Available data -

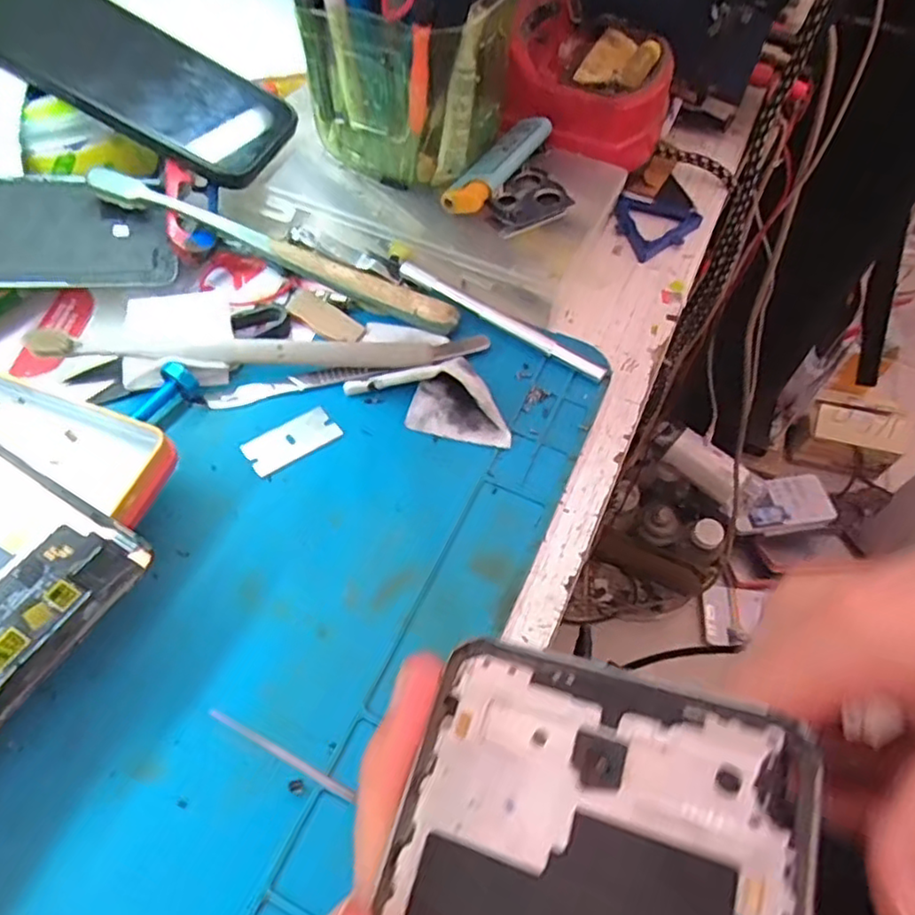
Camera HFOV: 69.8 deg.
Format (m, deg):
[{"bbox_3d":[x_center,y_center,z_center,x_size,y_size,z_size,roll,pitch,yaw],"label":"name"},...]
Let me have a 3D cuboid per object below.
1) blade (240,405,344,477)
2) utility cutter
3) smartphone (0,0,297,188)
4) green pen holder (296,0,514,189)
[{"bbox_3d":[-0.070,-0.008,0.278,0.039,0.004,0.020,-30,63,-21],"label":"blade"},{"bbox_3d":[0.022,-0.148,0.331,0.021,0.016,0.075,32,61,17],"label":"utility cutter"},{"bbox_3d":[-0.158,-0.189,0.321,0.147,0.011,0.072,28,57,-7],"label":"smartphone"},{"bbox_3d":[-0.023,-0.176,0.322,0.082,0.090,0.058,20,58,10],"label":"green pen holder"}]

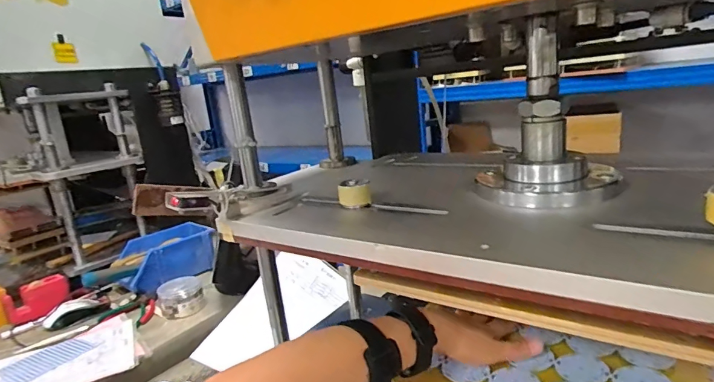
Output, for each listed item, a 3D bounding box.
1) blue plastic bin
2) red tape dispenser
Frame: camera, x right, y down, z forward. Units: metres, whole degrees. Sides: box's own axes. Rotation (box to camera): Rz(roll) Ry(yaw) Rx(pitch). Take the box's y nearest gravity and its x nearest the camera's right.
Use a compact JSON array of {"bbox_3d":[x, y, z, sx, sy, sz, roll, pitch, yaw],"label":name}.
[{"bbox_3d":[-0.524,0.182,1.205,0.247,0.107,0.168,-16,17,-32],"label":"blue plastic bin"},{"bbox_3d":[-0.789,0.270,1.071,0.132,0.078,0.045,-19,19,-40],"label":"red tape dispenser"}]

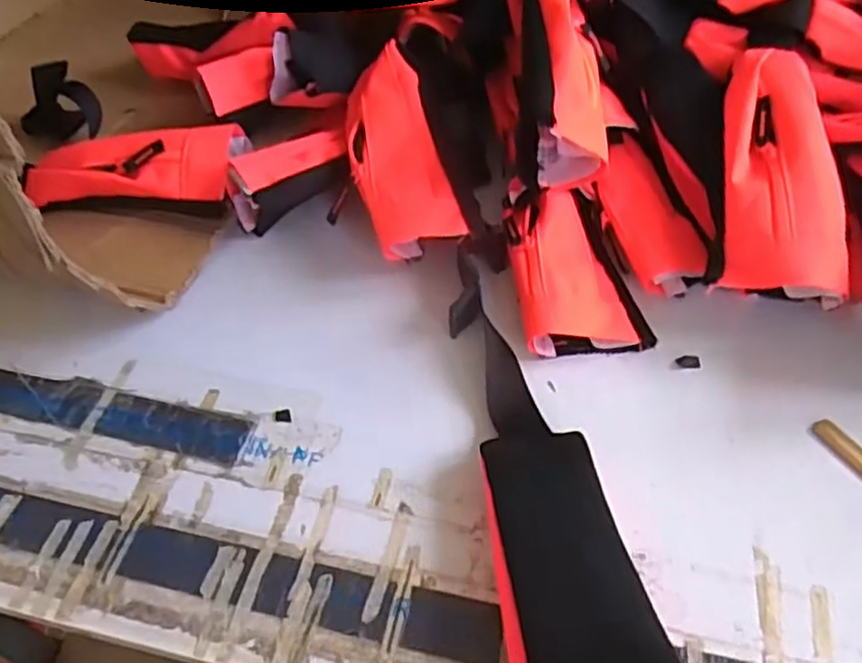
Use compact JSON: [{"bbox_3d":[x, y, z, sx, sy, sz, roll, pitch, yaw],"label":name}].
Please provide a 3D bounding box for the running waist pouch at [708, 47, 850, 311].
[{"bbox_3d":[0.273,-0.131,0.558,0.084,0.031,0.216,1,72,4],"label":"running waist pouch"}]

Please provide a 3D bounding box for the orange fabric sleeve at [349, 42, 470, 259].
[{"bbox_3d":[-0.032,-0.164,0.635,0.081,0.042,0.209,-10,69,-5],"label":"orange fabric sleeve"}]

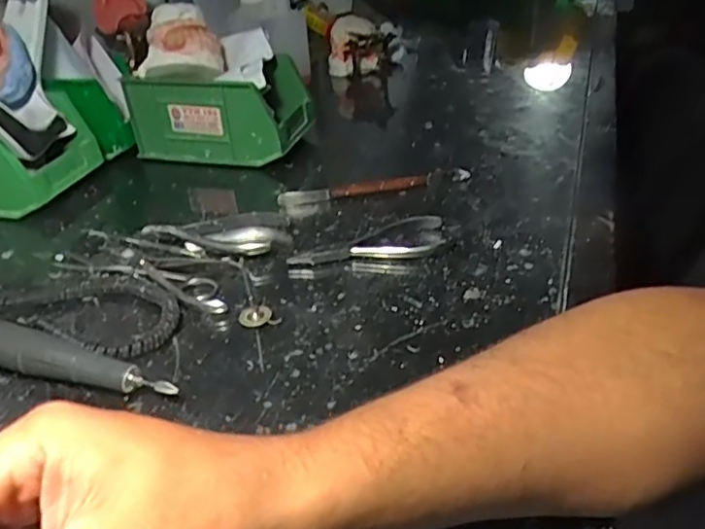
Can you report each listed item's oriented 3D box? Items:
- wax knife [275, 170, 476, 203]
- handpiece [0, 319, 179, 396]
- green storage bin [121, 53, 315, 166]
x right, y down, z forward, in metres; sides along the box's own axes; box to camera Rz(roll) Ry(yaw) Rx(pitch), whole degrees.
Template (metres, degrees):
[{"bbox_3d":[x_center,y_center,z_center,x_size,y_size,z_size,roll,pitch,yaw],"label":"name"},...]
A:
[{"bbox_3d":[0.021,-0.070,0.557,0.171,0.013,0.016,-10,34,-9],"label":"wax knife"},{"bbox_3d":[-0.181,0.056,0.373,0.165,0.030,0.028,6,35,15],"label":"handpiece"},{"bbox_3d":[-0.135,-0.168,0.655,0.168,0.082,0.100,7,35,17],"label":"green storage bin"}]

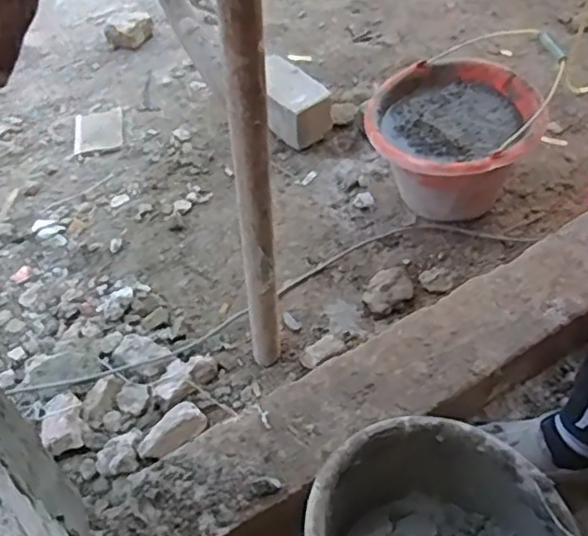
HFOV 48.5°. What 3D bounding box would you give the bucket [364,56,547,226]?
[{"bbox_3d":[0.275,-0.213,1.188,0.290,0.204,0.263,1,50,1],"label":"bucket"}]

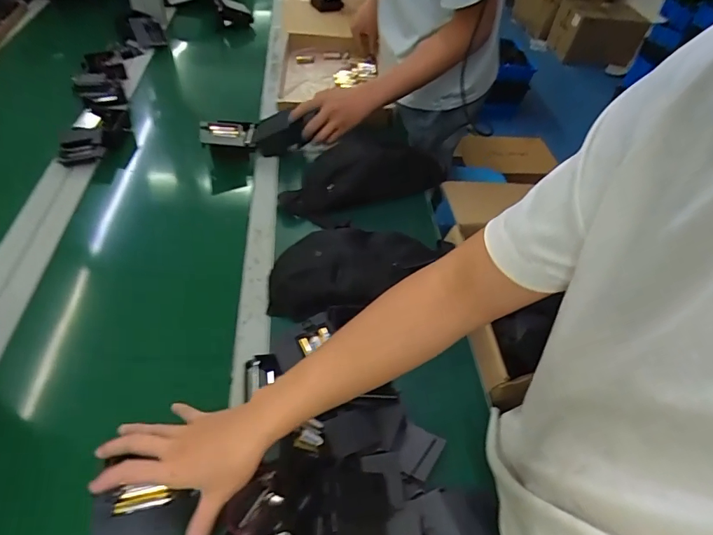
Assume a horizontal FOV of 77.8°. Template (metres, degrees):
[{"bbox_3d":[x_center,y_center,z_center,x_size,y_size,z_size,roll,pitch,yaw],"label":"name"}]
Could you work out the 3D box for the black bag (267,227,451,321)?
[{"bbox_3d":[0.014,-0.011,0.700,0.318,0.079,0.130,-18,52,-21],"label":"black bag"}]

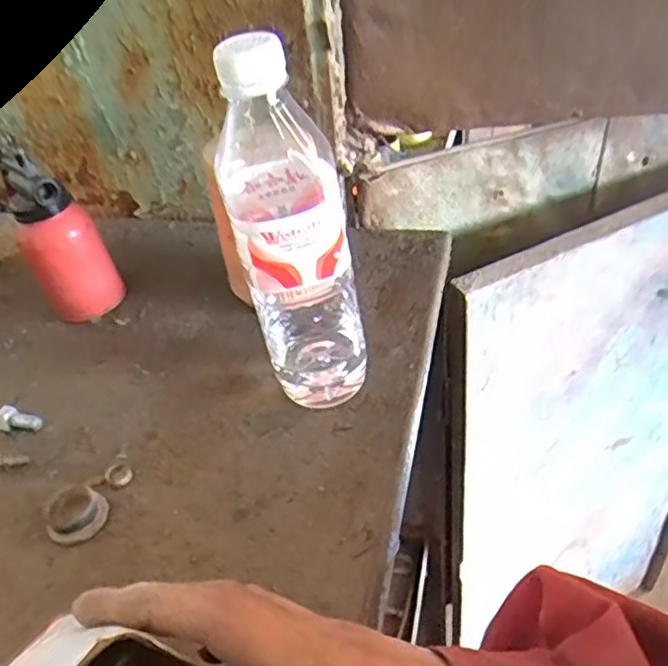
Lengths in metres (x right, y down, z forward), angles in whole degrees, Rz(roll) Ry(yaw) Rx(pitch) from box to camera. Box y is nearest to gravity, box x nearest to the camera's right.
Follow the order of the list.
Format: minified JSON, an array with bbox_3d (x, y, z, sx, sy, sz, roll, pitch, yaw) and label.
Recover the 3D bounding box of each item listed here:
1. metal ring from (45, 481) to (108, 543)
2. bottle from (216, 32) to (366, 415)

What you will do - Extract each line holding the word "Format" from the records.

Result of this exercise -
Format (m, deg):
Format: minified JSON, an array with bbox_3d (x, y, z, sx, sy, sz, roll, pitch, yaw) and label.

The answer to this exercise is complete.